Task | Nothing may be dropped or added when the entries below are copied.

Dataset records |
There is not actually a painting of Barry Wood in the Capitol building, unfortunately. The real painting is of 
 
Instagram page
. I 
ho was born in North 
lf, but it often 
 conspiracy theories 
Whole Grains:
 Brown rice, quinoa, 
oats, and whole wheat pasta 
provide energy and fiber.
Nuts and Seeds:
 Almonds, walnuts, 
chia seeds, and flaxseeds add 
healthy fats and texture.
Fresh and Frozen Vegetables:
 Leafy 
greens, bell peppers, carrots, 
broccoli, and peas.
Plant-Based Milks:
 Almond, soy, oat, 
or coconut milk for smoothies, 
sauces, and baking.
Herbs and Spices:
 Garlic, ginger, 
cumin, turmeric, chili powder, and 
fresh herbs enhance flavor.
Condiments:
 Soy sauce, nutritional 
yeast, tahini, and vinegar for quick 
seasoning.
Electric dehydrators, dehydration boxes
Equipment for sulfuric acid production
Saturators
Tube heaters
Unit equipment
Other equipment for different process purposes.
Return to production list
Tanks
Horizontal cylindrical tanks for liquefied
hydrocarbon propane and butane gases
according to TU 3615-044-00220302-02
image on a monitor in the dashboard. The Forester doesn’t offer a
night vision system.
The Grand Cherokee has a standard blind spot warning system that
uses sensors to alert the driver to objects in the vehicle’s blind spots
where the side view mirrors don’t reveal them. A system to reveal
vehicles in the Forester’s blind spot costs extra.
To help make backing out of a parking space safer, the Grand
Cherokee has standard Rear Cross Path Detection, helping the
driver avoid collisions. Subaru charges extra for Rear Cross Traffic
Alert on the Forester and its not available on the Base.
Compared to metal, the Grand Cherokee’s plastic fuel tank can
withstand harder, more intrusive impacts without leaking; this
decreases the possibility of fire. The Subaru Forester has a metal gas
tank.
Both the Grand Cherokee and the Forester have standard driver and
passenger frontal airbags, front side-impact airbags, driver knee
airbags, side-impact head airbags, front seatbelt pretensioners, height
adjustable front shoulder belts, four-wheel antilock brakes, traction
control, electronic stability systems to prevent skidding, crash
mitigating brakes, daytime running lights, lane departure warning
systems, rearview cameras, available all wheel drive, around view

Answer |
There is not actually a painting of Barry Wood in the Capitol building, unfortunately. The real painting is of 
 
Instagram page
. I 
ho was born in North 
lf, but it often 
 conspiracy theories 
Whole Grains:
 Brown rice, quinoa, 
oats, and whole wheat pasta 
provide energy and fiber.
Nuts and Seeds:
 Almonds, walnuts, 
chia seeds, and flaxseeds add 
healthy fats and texture.
Fresh and Frozen Vegetables:
 Leafy 
greens, bell peppers, carrots, 
broccoli, and peas.
Plant-Based Milks:
 Almond, soy, oat, 
or coconut milk for smoothies, 
sauces, and baking.
Herbs and Spices:
 Garlic, ginger, 
cumin, turmeric, chili powder, and 
fresh herbs enhance flavor.
Condiments:
 Soy sauce, nutritional 
yeast, tahini, and vinegar for quick 
seasoning.
Electric dehydrators, dehydration boxes
Equipment for sulfuric acid production
Saturators
Tube heaters
Unit equipment
Other equipment for different process purposes.
Return to production list
Tanks
Horizontal cylindrical tanks for liquefied
hydrocarbon propane and butane gases
according to TU 3615-044-00220302-02
image on a monitor in the dashboard. The Forester doesn’t offer a
night vision system.
The Grand Cherokee has a standard blind spot warning system that
uses sensors to alert the driver to objects in the vehicle’s blind spots
where the side view mirrors don’t reveal them. A system to reveal
vehicles in the Forester’s blind spot costs extra.
To help make backing out of a parking space safer, the Grand
Cherokee has standard Rear Cross Path Detection, helping the
driver avoid collisions. Subaru charges extra for Rear Cross Traffic
Alert on the Forester and its not available on the Base.
Compared to metal, the Grand Cherokee’s plastic fuel tank can
withstand harder, more intrusive impacts without leaking; this
decreases the possibility of fire. The Subaru Forester has a metal gas
tank.
Both the Grand Cherokee and the Forester have standard driver and
passenger frontal airbags, front side-impact airbags, driver knee
airbags, side-impact head airbags, front seatbelt pretensioners, height
adjustable front shoulder belts, four-wheel antilock brakes, traction
control, electronic stability systems to prevent skidding, crash
mitigating brakes, daytime running lights, lane departure warning
systems, rearview cameras, available all wheel drive, around view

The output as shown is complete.